> [What this task involves]: Below are records; reproduce exactly the lines from the one that has "219 92 32.28" through the one that has "86 216 121.3", ends included, and nothing more.

> [Data records]:

=== Section Start ===

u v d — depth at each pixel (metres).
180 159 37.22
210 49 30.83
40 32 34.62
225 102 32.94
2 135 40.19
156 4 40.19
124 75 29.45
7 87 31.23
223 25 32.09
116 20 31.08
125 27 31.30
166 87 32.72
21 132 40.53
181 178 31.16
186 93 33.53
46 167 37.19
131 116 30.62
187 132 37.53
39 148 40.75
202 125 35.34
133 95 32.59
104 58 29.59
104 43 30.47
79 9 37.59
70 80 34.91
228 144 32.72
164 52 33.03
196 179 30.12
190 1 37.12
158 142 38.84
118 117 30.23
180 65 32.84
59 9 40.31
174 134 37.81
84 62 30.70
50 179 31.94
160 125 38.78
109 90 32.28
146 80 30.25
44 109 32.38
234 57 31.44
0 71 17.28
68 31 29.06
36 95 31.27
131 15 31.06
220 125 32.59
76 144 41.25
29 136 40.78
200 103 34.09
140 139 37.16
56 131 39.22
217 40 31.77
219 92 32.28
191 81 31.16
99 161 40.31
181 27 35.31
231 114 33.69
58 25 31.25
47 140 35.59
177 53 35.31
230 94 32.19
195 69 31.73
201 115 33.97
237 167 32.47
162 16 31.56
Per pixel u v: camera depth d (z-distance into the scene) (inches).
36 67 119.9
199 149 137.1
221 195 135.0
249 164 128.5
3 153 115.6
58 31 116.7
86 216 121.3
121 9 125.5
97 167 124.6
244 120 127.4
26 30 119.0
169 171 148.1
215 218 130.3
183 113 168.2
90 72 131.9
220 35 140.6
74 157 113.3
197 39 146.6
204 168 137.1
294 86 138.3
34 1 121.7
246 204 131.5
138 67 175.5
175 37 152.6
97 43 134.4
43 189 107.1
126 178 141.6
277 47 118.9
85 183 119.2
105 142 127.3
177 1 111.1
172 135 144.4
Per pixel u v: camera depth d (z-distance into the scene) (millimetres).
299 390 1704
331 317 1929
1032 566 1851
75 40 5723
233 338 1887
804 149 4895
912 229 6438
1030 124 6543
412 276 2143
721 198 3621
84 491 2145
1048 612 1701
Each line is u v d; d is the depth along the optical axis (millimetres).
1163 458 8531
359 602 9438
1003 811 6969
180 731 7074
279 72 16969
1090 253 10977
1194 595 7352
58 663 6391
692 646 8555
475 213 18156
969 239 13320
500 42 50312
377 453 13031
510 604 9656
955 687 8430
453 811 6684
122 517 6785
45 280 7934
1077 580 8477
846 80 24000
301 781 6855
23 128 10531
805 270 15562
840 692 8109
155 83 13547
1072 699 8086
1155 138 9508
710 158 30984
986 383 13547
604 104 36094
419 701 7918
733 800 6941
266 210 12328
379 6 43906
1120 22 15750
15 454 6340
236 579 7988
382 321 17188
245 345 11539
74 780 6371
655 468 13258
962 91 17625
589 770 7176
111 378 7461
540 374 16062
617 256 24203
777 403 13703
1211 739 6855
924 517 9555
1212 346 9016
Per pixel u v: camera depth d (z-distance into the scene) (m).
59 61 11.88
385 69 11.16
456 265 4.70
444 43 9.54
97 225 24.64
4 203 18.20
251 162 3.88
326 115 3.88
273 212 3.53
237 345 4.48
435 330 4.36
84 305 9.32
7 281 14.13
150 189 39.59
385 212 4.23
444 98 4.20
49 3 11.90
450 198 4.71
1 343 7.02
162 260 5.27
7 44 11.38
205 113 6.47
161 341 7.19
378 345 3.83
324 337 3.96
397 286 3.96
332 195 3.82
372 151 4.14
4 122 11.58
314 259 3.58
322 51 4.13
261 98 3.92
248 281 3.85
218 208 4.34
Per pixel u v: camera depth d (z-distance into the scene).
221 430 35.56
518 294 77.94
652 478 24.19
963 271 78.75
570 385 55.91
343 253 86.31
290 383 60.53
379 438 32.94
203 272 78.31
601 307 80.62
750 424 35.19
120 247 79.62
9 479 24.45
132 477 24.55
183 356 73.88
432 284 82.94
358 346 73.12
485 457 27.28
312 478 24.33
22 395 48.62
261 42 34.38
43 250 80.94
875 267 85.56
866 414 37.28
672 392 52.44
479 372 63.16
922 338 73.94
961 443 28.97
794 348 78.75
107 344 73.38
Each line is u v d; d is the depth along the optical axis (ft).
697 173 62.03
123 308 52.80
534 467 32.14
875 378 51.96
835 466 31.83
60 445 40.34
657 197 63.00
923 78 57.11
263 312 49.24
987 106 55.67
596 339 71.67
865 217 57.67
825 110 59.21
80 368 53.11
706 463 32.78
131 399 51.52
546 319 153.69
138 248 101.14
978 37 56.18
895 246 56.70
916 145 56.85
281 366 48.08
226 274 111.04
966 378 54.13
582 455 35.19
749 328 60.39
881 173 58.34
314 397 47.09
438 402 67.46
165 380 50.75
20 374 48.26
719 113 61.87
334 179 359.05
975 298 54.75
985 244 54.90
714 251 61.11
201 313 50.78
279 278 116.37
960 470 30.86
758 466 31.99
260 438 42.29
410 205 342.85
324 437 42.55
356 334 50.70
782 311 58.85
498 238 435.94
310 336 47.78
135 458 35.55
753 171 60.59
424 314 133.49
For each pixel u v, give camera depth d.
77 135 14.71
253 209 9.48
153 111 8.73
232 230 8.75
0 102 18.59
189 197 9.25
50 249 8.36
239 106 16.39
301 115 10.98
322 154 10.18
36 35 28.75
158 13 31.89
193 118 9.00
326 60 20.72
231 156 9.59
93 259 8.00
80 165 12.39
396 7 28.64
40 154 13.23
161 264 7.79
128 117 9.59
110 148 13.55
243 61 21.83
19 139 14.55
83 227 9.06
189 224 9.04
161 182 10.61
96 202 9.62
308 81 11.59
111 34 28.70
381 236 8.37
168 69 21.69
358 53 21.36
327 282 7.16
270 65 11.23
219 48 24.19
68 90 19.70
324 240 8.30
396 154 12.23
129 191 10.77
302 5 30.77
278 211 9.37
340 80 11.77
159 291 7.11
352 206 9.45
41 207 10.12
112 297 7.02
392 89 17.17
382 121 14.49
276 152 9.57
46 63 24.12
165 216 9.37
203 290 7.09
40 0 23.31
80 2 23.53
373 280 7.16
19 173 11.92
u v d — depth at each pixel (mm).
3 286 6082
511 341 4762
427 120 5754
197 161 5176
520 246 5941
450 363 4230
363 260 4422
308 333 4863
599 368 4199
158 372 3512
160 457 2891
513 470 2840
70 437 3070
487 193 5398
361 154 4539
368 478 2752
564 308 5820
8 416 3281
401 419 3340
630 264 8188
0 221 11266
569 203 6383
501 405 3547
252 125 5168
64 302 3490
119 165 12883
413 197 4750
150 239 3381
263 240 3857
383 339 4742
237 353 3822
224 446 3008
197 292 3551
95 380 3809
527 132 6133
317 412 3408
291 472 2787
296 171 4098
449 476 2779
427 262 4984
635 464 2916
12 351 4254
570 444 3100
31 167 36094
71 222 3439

=== Section End ===

> [Answer section]:
219 92 32.28
191 81 31.16
99 161 40.31
181 27 35.31
231 114 33.69
58 25 31.25
47 140 35.59
177 53 35.31
230 94 32.19
195 69 31.73
201 115 33.97
237 167 32.47
162 16 31.56
Per pixel u v: camera depth d (z-distance into the scene) (inches).
36 67 119.9
199 149 137.1
221 195 135.0
249 164 128.5
3 153 115.6
58 31 116.7
86 216 121.3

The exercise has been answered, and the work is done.